Compared to his predecessor, President Biden’s administration has taken a markedly different course on a number of issues, including oversight of the financial industry. Of course, at the beginning of a presidency, it is difficult to foresee the full impact of the executive’s four-year influence. But last Friday she did The US Securities and Exchange Commission showed its teeth in a preview of at least one area with a new focus.
In recent years, socially responsible funds have become increasingly popular with investors, despite efforts by the Trump administration to contain their growth. In 2020 alone, a record $ 51 billion flowed into sustainable U.S. funds despite the ongoing effects of a pandemic, according to Morningstar. With so much money at stake, it’s not surprising that some funds have been accused of over-inflating their progressive qualifications to attract a bigger slice of the pie.
On Friday, the SEC announced the preliminary results of a review of investment advisors and funds focused on investing ESG issues. Regulators said they had found advisors and funds making “potentially misleading” claims. The SEC also said it uncovered inadequate controls over ESG issues.
The SEC warned against investigating discrepancies between the funds’ stated approaches and the actual actions of advisors and fund managers in the real world. This included information errors, with some advisors being accused of promoting investment strategies as socially responsible despite the lack of tools to screen or adequately track investments in relevant industries. However, the SEC also complained of procedural deficiencies and cited cases where investors were not allowed to vote separately on ESG-related proposals, despite promises to be made. The SEC’s auditors intend to continue this review of ESG investments.
This latest endeavor are in line with previous climate risk and social governance initiatives the SEC has taken since Joe Biden’s inauguration. Acting SEC Chairwoman Allison Herren Lee has been particularly active on ESG issues.
No pending enforcement actions were announced on Friday in connection with the SEC’s latest ESG review. Still, this is just the latest shot over the bow: The SEC has gradually announced that disclosure of ESG will be a priority for 2021. Funds that don’t pay attention could face the consequences in the coming months.
Some ways to stay out of the SEC’s crosshairs during an ESG review are obvious.
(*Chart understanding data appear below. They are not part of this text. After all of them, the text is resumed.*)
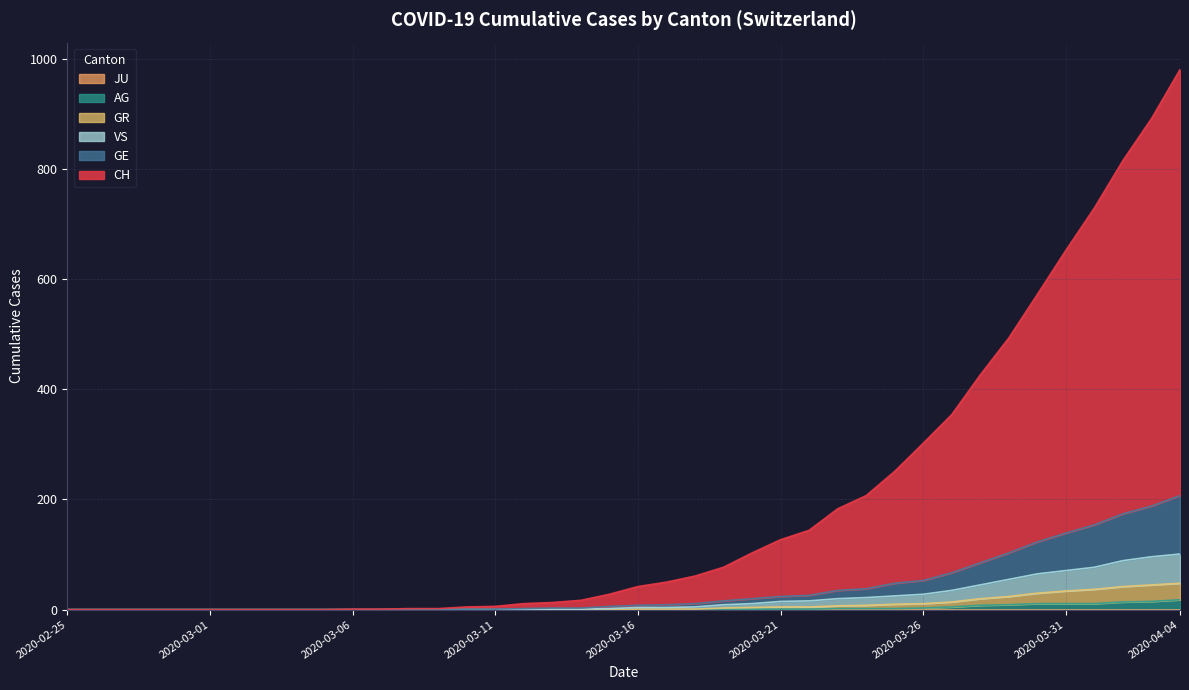

Which series has the largest total across all categories?

CH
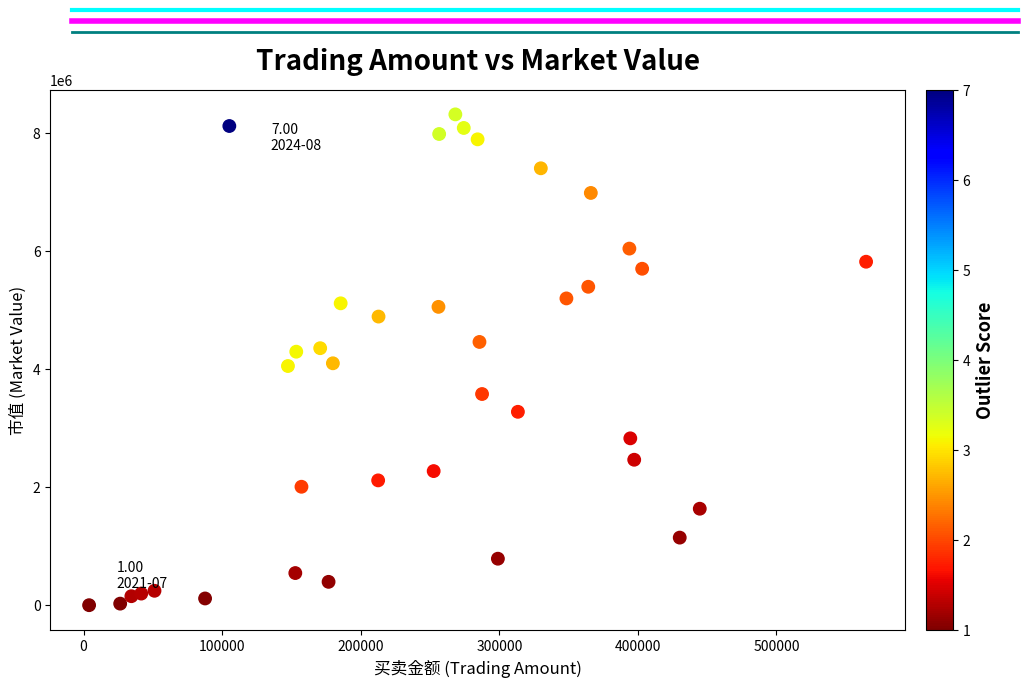

What is the range of X values (max minus min)?

560741.5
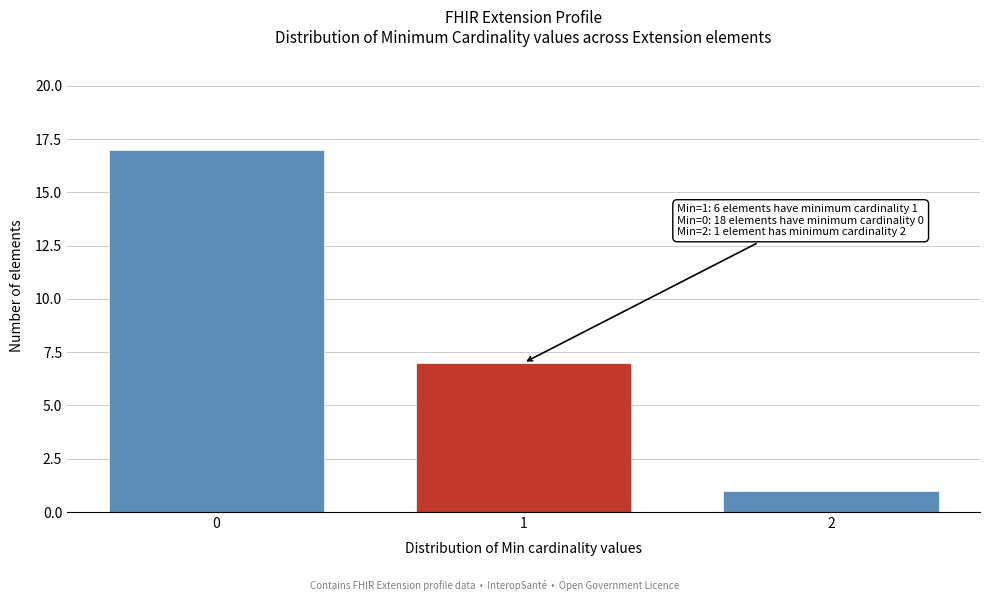

Reading left to right, what are all the values shown in this chart?

0=17	1=7	2=1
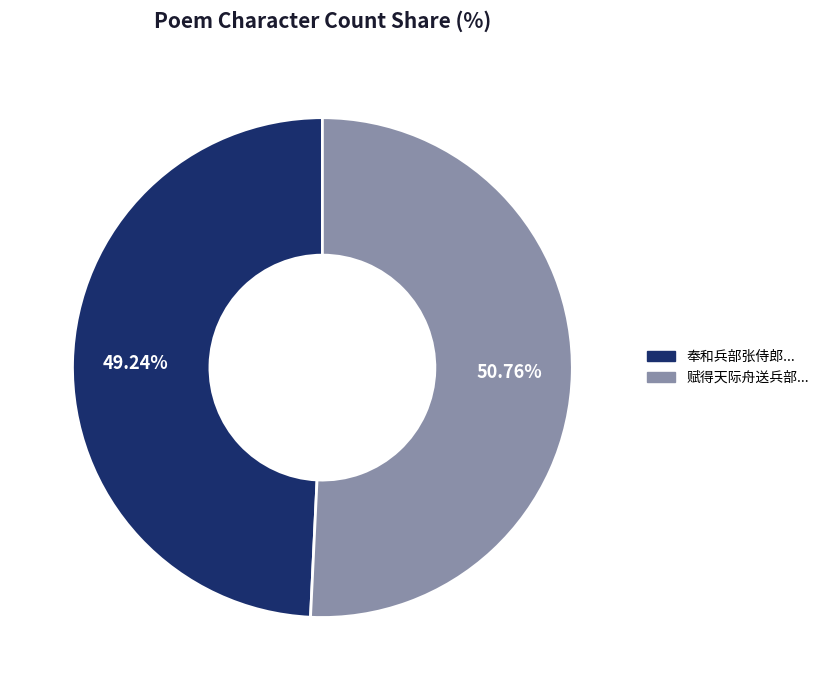

Is there any slice that represents more than half of the pie?

Yes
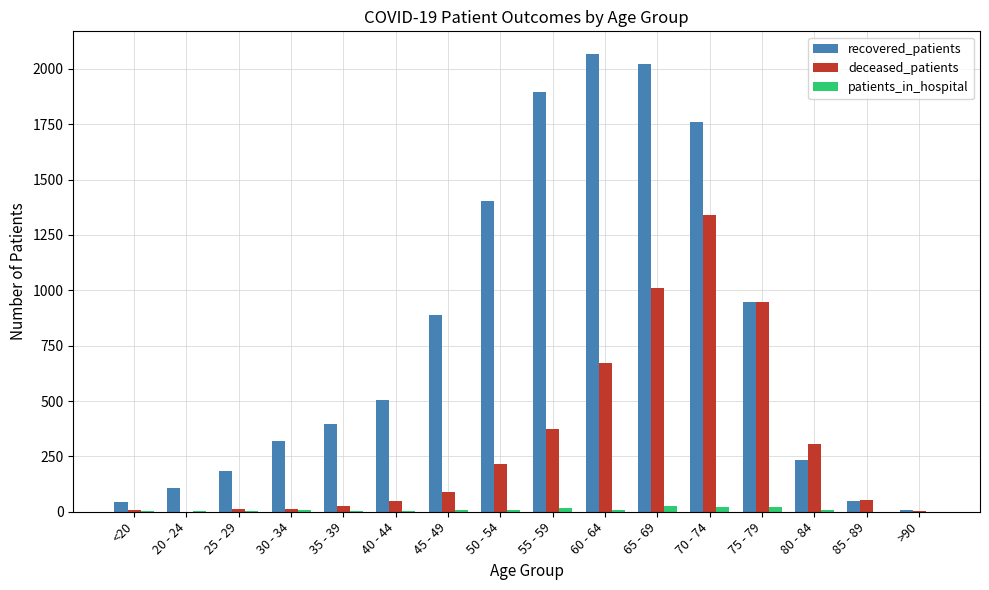

Count the number of categories in the chart.

16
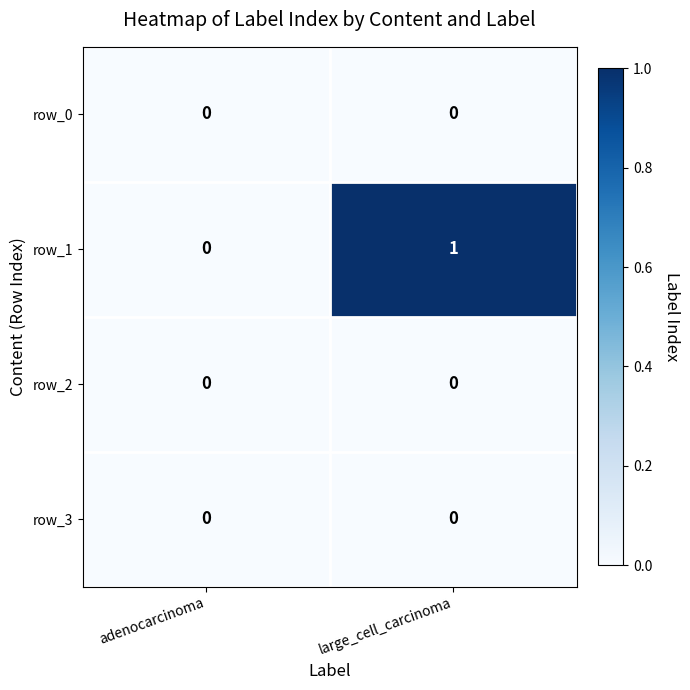

The row_1 series shows 1 at large_cell_carcinoma. True or false?

True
While it is recognized that advisors and funds seek to attract rather than deter investors, it is still best not to overestimate the sustainability or social fairness of any particular option. However, not all areas that SEC regulators are likely to focus on are that simple. For example, information on Lee’s political spending was linked directly to information on ESG. A company that commits to climate or racial justice and then offers campaign contributions to lawmakers whose voting results contradict the promise could face an uncomfortable level of regulatory scrutiny, according to recent public comments from Lee.
Industry insiders will not only take steps to get your house in order, but will also play a role in forming the SEC’s final ESG regulatory framework. end of March The SEC hosted a virtual panel that looked at the new standards recommended by the SEC’s ESG subcommittee to disclose material ESG risks. Panelists included both agency staff and industry leaders, and each panelist was given an individual opportunity to comment on the recommended ESG standards. While the panellists seemed to fall into two different camps (with little room for compromise), those in the industry being regulated have nothing to lose and at least the potential to win by taking a seat at the table.
ESG issues will be at the forefront of the SEC’s agenda under President Biden and Chairman Gary Gensler, who has made it clear that ESG disclosure will be a priority for the agency. For funds and advisors who are proactive, this change in focus doesn’t have to be particularly painful, and there may even be an opportunity to actively discuss the shape of new ESG regulations directly with the SEC.
Jonathan Wolf is a civil litigation attorney and author of Your debt free JD (Affiliate link). He has taught legal writing, written for a variety of publications, and made it both his business and pleasure to be financially and scientifically literate. Any views he expresses are likely pure gold, yet only his own and should not be attributed to any organization with which he is affiliated. He wouldn’t want to share the loan anyway. He can be reached at [email protected].